- _What the task asks_:
In the records below, pick out all lines containing the word "length".

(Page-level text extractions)
____

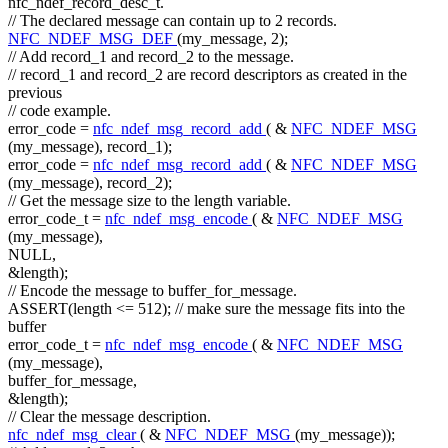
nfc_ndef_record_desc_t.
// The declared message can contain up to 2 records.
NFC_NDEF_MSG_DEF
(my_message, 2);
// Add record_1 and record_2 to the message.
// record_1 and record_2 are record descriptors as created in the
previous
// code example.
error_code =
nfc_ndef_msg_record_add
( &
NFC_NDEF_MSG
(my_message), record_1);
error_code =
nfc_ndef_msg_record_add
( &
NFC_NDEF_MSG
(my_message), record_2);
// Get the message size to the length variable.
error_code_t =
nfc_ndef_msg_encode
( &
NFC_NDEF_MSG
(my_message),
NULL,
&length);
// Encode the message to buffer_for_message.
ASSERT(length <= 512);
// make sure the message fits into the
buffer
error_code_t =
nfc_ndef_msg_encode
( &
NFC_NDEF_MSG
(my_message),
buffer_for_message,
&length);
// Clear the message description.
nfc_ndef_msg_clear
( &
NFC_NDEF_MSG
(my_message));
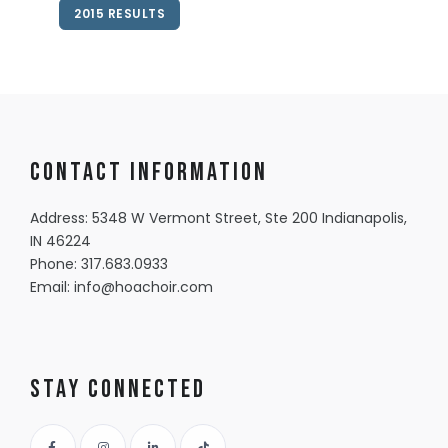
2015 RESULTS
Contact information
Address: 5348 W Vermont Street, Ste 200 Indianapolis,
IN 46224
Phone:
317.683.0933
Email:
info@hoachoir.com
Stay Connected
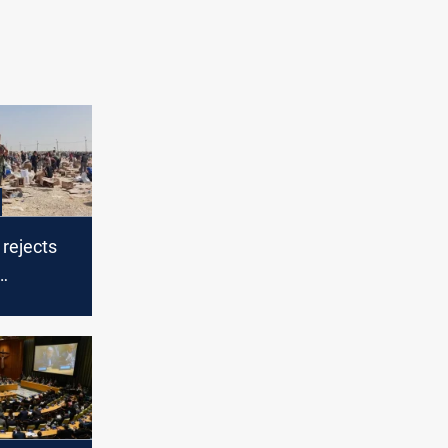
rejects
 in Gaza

____

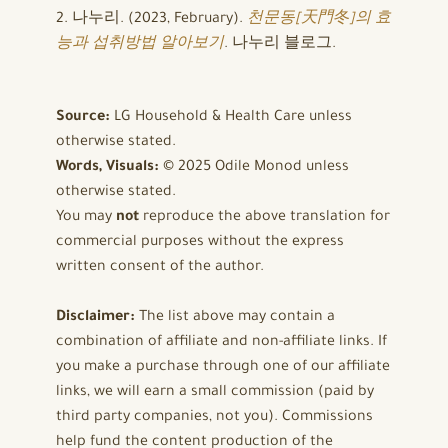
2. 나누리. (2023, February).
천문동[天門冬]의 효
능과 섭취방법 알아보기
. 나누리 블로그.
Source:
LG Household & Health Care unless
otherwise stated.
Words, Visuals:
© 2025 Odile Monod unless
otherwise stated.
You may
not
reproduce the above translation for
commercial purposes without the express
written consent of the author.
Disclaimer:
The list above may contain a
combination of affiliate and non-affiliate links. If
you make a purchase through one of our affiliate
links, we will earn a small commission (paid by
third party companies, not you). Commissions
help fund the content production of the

____

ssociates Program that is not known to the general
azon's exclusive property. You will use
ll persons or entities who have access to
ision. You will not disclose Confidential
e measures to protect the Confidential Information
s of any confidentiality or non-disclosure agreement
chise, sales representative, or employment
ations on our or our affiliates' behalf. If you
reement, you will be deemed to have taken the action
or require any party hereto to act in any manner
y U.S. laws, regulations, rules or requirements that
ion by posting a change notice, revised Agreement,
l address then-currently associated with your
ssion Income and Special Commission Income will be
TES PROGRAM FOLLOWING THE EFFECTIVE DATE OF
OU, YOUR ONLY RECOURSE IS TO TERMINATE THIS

____

- _Task response_:
// Get the message size to the length variable.
&length);
ASSERT(length <= 512);
&length);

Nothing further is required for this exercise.